If you were to be a traffic sign, what would it be?

Sebastiaan: The “Watch Out” sign with the deer on it.

If you could make an office rule that everyone had to follow for a day, what would it be?

Sebastiaan: Everyone should walk backwards

What is an insignificant petty gripe that makes you extremely angry?

Sebastiaan: When the toilet paper roll is put in backwards!

Pup Search Observations with Logan Pearce

What is the backstory of the name of the survey?

Logan: the first White Dwarf-Main Sequence binary ever “made” was Sirius A and B. Sirius A, the main sequence star was known as the dog star. So Sirius B, the smaller companion was nicked name the pup. Now I am looking for more pups!

Logan and her new discovered pup!

Pup Search and Xoomies (Logan’s project on fetching companions to accelerating stars in Scorpius Centaurus Star Forming Region with MagAO-X) are all related to dogs, will your next project named similarly?

Logan: Man, it takes so much time to come up with names. We (Sebastiaan and I) spent all of the astrobiology conference coming up with the Xoomies names.

Sebastiaan: Mine will be about a stroop waffle. I don’t know what it will be about, but I already have the logo made.

Flying or invisibility?

Logan: Hands down flying! I don’t get those who chooses invisibility…

If you were to be a traffic sign, what would it be?

Logan: Parking signs with a bunch of confusing texts.

What is an insignificant petty gripe that makes you extremely angry?

Logan: Double doors with one side locked. WHY DON’T THEY UNLOCK BOTH DOORS?????

Debris Disk Imaging with Jaylycia Kuenberger

What kind of objects are you observing tonight and what are you trying to get out of your observations?

Jaylycia: I am observing circumstellar disks, which are rings of dusty materials encircling its host star. I look at disks at all stages of extrasolar system formation. But this particular target tonight is a debris disk and I am just trying to get an image of the disk to characterize it.

Disks are generally thought to be difficult, what are your thought about that?

Jaylycia: Yes, they are more difficult than point sources, but they look cooler! They are very faint and they are easily removed during image processing, by accident.

How does it feel to be an AO operator and an observer at the same time?

Jaylycia: I don’t.

Who came up with your new name?

Jaylycia: Maggie-OX did. It’s the best thing that’s happened to me.

If you were to be a traffic sign, what would it be?

Jaylycia: NO PARKING! I DoN’T KnOw!

As a former pastry chef, which dessert do you think best describes you?

Jaylycia: A hefty cream puff with vanilla custard filling.

Song of the Day

Hmmm… What would be a more fitting music than the BBC News Intro music for an interview?

Well, thanks for tuning into the special program of today!

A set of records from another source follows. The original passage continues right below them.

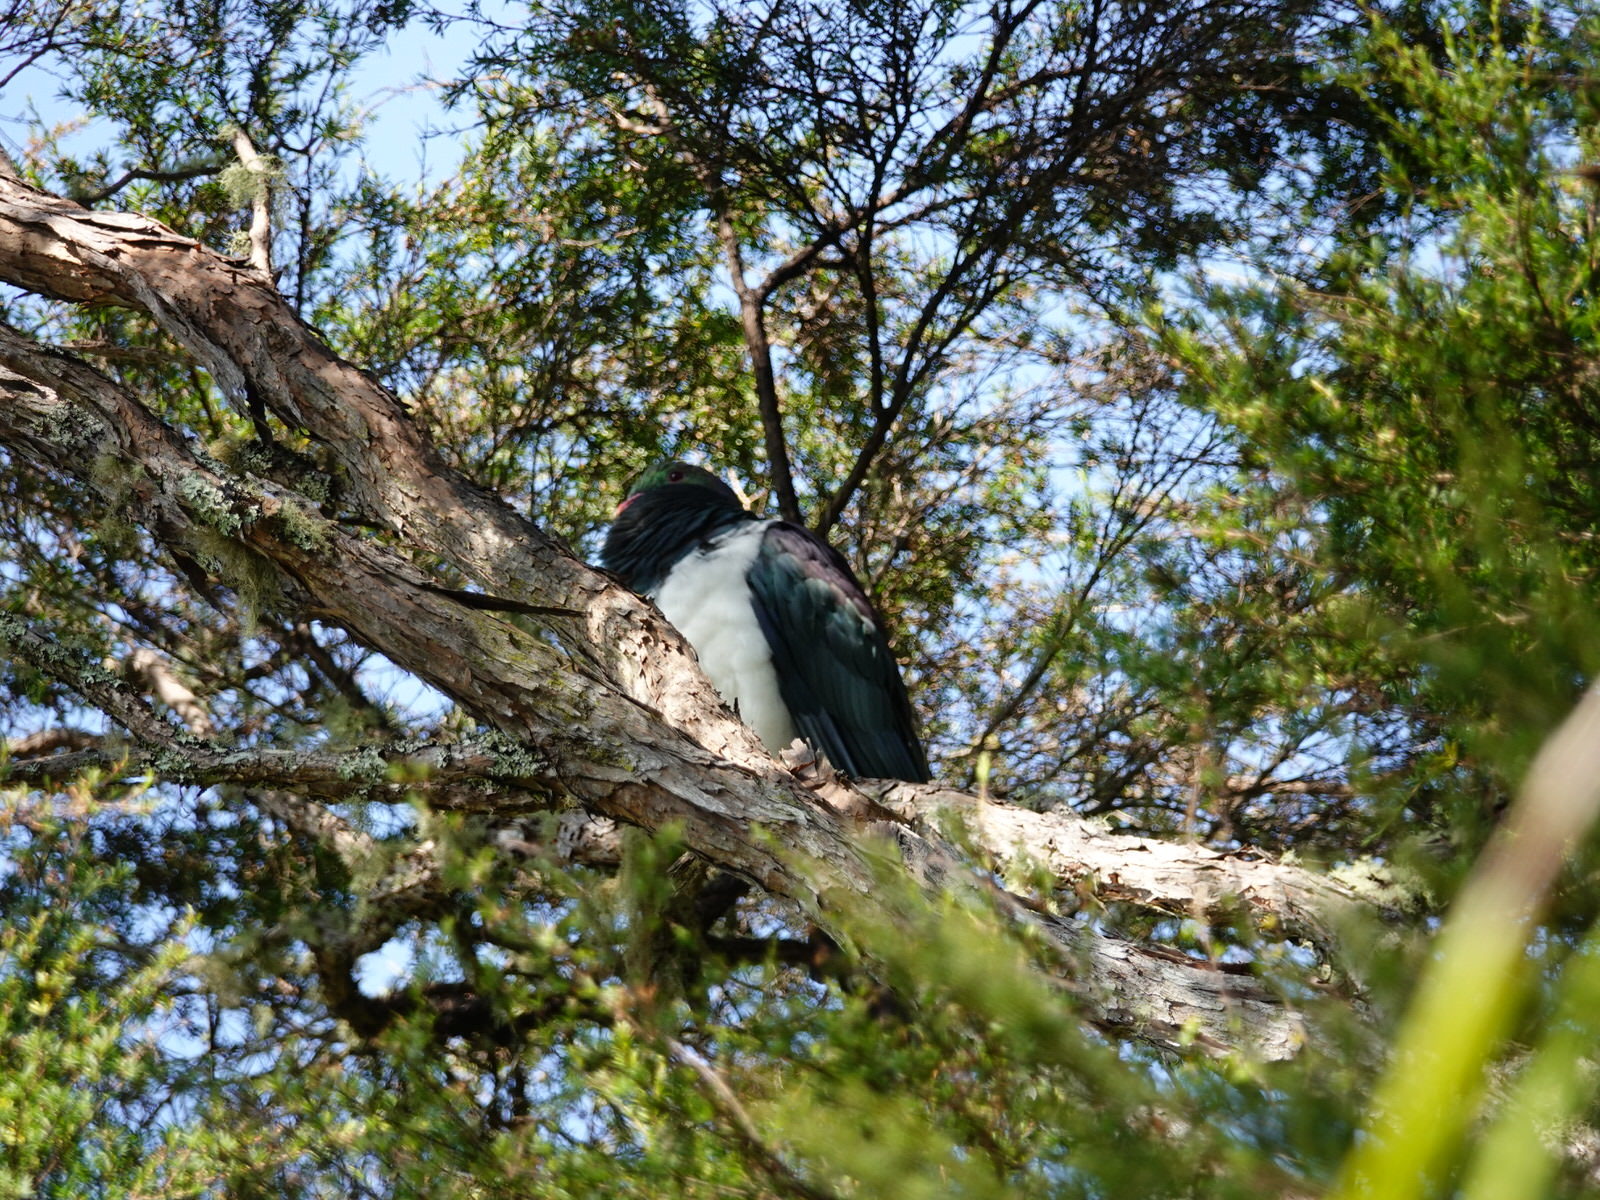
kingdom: Animalia
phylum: Chordata
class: Aves
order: Columbiformes
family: Columbidae
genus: Hemiphaga
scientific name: Hemiphaga novaeseelandiae
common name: New zealand pigeon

MAPS/MIRAC Mar. 2024A Night 3: Closed loop calibrations

A much better night!

Sunset from the Bowl

So we were joined by our CACAO friends in Chile and Hawaii to take AO calibrations:

But we learned the camera lens loop was still a hold up so we spent a good long while trying to get it working as well:

The song of the night is the sound of a mouse being trapped (in a live trap) in the kitchen. The sample track is the sound of Rory when he discovered said mouse in the sink (yesterday).